Pass Parameters to Synapse Notebooks
You can pass parameters to a Synapse Notebook from a Synapse Pipeline. To do this, you first need to parameterise your notebook by designating a parameters cell. A parameter cell allows you to pass values into your notebook. To turn a cell into a parameters cell you will need to access the more commands on the cell toolbar (…) and select the 'Toggle parameter cell' option.

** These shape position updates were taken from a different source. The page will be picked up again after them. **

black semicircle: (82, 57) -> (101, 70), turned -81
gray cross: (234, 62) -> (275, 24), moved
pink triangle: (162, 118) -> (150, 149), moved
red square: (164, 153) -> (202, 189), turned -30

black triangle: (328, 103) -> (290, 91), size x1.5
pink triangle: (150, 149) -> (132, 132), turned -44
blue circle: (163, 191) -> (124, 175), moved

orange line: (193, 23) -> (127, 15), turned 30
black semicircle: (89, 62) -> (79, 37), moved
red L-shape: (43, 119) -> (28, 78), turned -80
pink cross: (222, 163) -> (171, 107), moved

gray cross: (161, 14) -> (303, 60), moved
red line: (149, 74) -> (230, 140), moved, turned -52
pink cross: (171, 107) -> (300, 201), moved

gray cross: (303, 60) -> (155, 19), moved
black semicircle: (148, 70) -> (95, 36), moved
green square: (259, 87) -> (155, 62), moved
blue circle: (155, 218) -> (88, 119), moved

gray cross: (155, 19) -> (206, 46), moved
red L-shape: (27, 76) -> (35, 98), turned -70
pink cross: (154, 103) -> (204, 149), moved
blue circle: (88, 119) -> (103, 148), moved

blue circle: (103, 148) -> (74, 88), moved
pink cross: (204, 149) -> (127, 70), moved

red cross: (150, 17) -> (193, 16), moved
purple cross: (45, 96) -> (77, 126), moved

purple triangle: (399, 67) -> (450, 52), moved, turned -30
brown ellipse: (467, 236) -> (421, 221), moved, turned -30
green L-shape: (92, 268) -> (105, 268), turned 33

To supply values to notebook parameters from a pipeline, you will need to add the Synapse Notebook Activity to your pipeline canvas and then set the parameter values under the 'Base parameters' section on the 'Settings' tab. Once you have selected a notebook here, the required parameters are not automatically imported. You have to manually specify the parameters, so it is important to ensure that the parameter names you add match the parameters you have declared in your notebook.
Testing Synapse Notebooks
When Synapse Notebooks are integrated into a Synapse Pipeline, they form a part of a repeatable automated process that a business can rely on. Here, there is a need for quality assurance in order to avoid inaccuracies in the data going unnoticed. This is where testing comes into play. Synapse Notebooks can be easily tested thanks to their natural modularisation through their code cells. The key to testing Synapse Notebooks is to treat each cell as a logical step in the end-to-end process, wrapping the code in each cell in a function so that it can be tested.
In his talk and blog post, James Broome walks through how to test Synapse Notebooks.

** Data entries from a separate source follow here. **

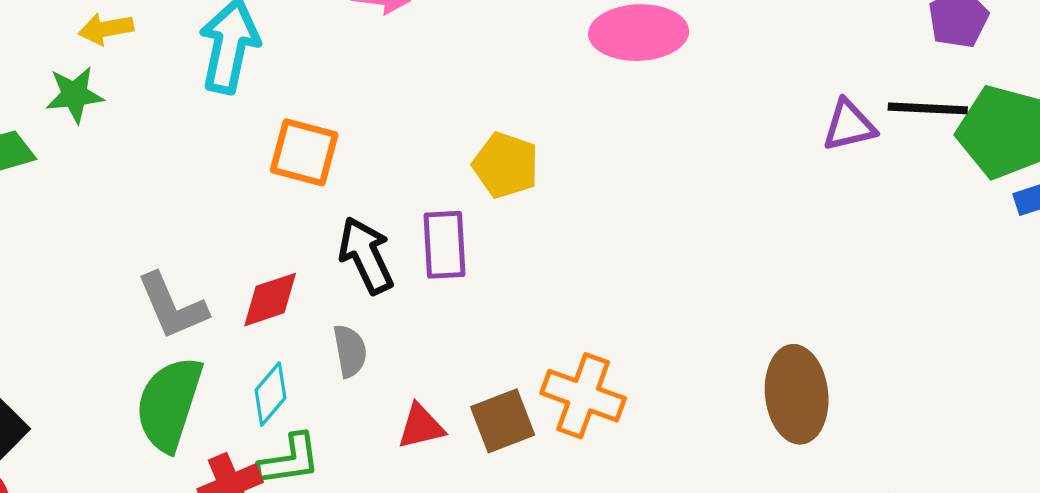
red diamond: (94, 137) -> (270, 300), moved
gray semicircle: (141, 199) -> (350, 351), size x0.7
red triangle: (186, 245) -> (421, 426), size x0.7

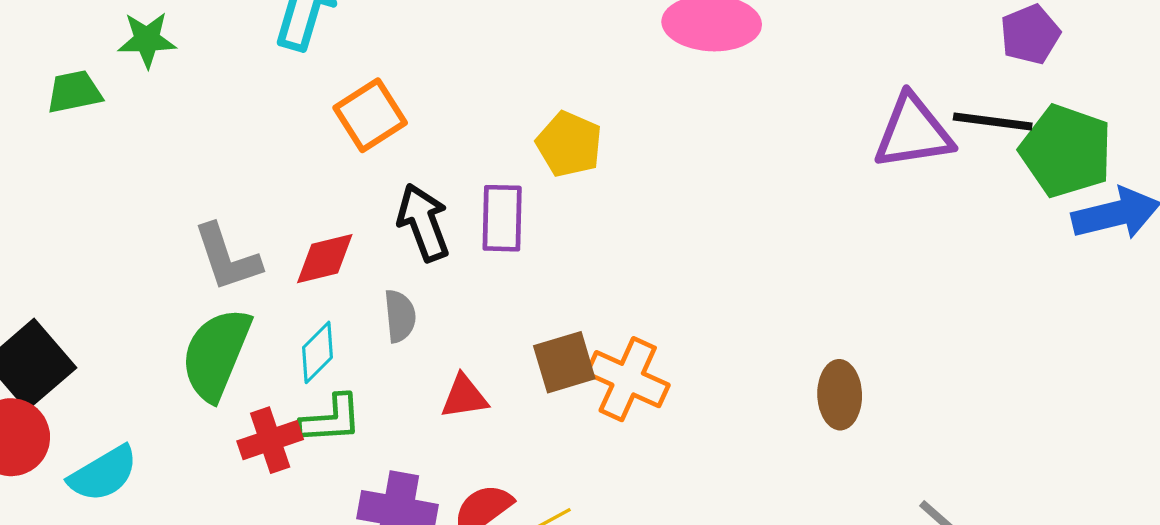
purple triangle: (849, 126) -> (913, 132), size x1.5
orange square: (304, 152) -> (370, 115), turned 38
brown ellipse: (797, 394) -> (840, 395), size x0.7
brown square: (503, 421) -> (564, 362), moved

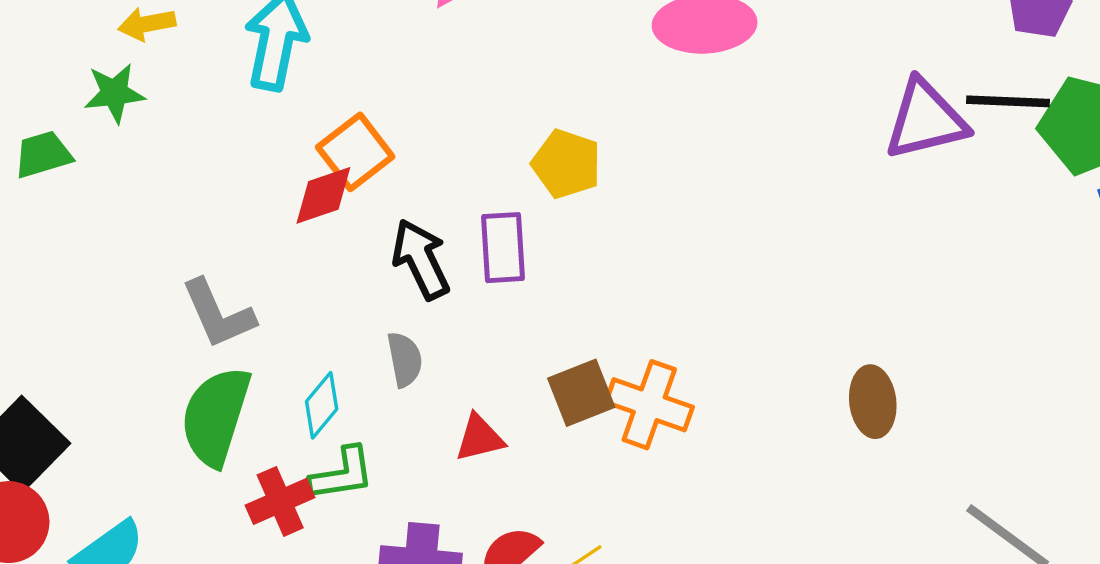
red diamond: (325, 259) -> (323, 195), moved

Pros and Cons of Synapse Notebooks
One of the primary selling factors of Synapse Notebooks are their integration with the rest of the Azure platform. Synapse Notebooks can be seamlessly integrated into a Synapse Pipeline with a click of a button, quickly forming a part of a repeatable automated process a business can rely on. In Azure Synapse Analytics all of the core services that you need are together in one unified environment. This simplicity enables faster insight discovery.

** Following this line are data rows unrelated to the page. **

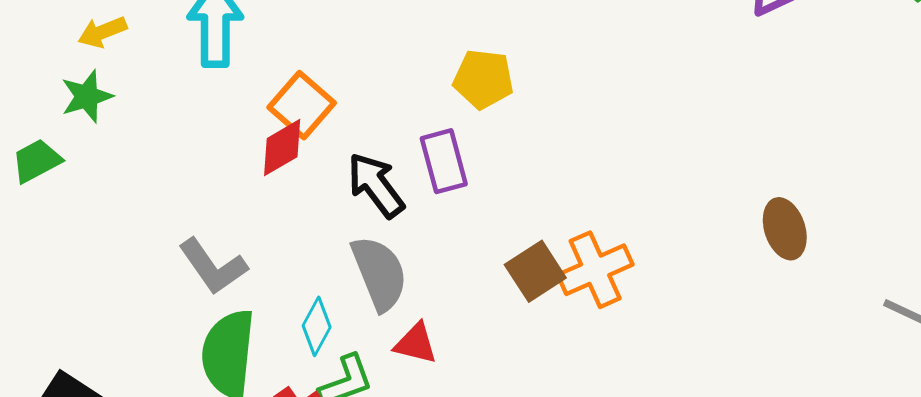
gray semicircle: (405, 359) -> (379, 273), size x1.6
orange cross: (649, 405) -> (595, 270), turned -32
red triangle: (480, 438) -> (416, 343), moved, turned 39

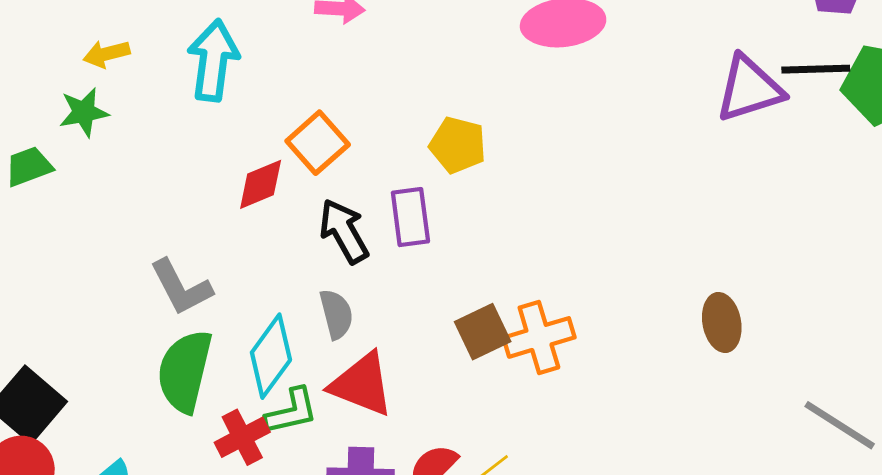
orange square: (302, 105) -> (318, 143), moved
gray semicircle: (379, 273) -> (336, 314), size x0.7
cyan diamond: (317, 326) -> (271, 356), size x1.5
red triangle: (416, 343) -> (362, 384), size x1.6

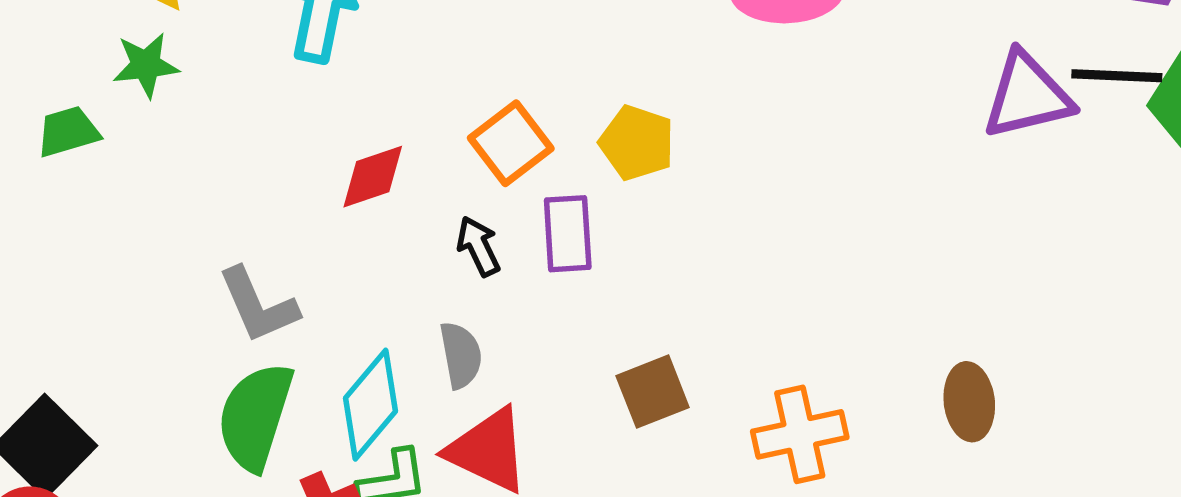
orange square: (318, 143) -> (511, 143), moved
black arrow: (344, 231) -> (478, 246), size x0.7
orange cross: (539, 337) -> (800, 434), moved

Another selling point of Synapse Notebooks is their native support for .NET for Spark (C#). If you have a lot of .NET developers in house, you can leverage these skills and quickly get up and running with Synapse Notebooks. Similarly, if you already have a number of .NET libraries you can easily install these libraries onto the Spark Pool. This baked in support for .NET means there is a lower barrier to entry to using Synapse Notebooks - again allowing for faster insight discovery.
The main disadvantage of Synapse Notebooks is that they do not support real-time co-authoring or automated version control. However, the ability to collaborate by associating your Synapse workspace with a remote Git repository may mitigate this factor.
This blog post has explored the key features of the integrated notebook experience in Azure Synapse Analytics and has demonstrated how quickly and easily you can get set up with Synapse Notebooks to start exploring and generating insights from your data.